Luckily, moringa plants are resistant to many different pests and diseases, however, termites can still be an issue with established moringa trees. If you notice termites, mulching around the base of the tree with castor oil plant leaves, mahogany chips, tephrosia leaves, or Persian lilac leaves can help. Armyworms, cutworms, stem borers, aphids, and fruit flies are also attracted to moringa.
Common Problems With Moringa
Generally, moringa trees are extremely hearty, fast growing, and problem free. However there are a few things to watch out for.

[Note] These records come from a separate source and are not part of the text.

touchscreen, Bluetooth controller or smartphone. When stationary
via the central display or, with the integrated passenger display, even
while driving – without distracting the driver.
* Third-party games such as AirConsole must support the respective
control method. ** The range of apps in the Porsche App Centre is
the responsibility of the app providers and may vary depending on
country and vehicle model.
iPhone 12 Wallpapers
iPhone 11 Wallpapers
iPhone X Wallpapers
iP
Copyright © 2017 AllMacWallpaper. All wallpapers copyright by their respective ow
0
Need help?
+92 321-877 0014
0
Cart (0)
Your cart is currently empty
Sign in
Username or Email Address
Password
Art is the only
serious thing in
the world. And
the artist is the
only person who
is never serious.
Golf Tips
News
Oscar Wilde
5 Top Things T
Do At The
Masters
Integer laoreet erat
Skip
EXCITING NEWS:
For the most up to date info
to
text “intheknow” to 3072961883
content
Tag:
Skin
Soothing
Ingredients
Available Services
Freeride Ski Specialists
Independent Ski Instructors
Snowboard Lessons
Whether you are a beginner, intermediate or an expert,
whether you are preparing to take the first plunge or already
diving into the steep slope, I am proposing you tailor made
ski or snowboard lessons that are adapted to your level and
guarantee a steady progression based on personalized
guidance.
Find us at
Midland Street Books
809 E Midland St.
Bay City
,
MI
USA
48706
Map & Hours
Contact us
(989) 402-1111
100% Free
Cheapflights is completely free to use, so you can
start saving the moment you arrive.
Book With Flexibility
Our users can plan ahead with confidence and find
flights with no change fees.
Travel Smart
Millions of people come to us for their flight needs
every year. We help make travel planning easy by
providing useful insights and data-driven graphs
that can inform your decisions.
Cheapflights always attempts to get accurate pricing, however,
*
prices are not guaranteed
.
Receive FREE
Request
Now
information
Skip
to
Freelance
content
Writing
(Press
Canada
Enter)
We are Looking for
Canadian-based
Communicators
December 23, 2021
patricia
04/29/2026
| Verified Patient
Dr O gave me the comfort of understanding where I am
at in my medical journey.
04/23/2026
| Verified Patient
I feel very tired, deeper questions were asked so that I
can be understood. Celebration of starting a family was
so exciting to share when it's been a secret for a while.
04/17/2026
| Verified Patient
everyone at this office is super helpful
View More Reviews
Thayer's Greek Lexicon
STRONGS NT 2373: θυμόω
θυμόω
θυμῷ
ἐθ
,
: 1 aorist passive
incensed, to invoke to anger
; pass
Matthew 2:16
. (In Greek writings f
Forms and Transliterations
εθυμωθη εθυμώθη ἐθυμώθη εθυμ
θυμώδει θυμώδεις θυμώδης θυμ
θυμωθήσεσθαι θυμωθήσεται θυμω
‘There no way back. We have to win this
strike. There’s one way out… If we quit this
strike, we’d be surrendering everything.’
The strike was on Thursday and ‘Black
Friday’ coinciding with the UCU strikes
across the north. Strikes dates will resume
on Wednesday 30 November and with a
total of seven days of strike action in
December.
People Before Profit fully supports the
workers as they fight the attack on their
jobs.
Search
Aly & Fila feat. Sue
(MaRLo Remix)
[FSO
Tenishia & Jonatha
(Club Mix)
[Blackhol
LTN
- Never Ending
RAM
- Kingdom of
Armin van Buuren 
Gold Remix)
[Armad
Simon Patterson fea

This is by far the most common issue with moringa trees. If the plant is not situated in soil that drains at the rate of 1-inch per hour at minimum, a heavy rain could saturate the soil and the tree could die from root rot in a matter of days. Once root rot is found, it is likely too late to save the plant, so the best course of action here is to ensure proper soil drainage when the tree is first put in the ground.
Fruit and/or Twig Rot
While less common than root rot, keep an eye out for fruit and/or twig rot in which a fungus turns the seed pods or twigs a brownish color. Both conditions can be treated with a copper-based fungicide.
While even less common, some types of canker can appear on moringa trunks and branches. If you notice this condition that appears like a wound on the tree, be sure to prune off damaged limbs or branches. Also if canker does appear, be sure not to prune your moringa too heavily in rainy periods as it could help spread bacteria to other parts of the tree.
How do I use the parts of the moringa plant I've harvested?
The leaves are often cooked like a vegetable or steamed for tea, while the ground pods are used for curries and the oil extracted from the seeds can be used for cooking, and in perfumes and soaps.
When should I harvest the moringa leaves and pods?
The pods can be harvested once they are about 1/2 inch in diameter and pop off the branches easily. Moringa leaves can be harvested at any point, however, the older leaves are better than new growth for making moringa powder.
How fast do moringa trees grow?
Generally about 10 feet per year. In ideal conditions, the tree could gain up to 20 feet in height in just one year.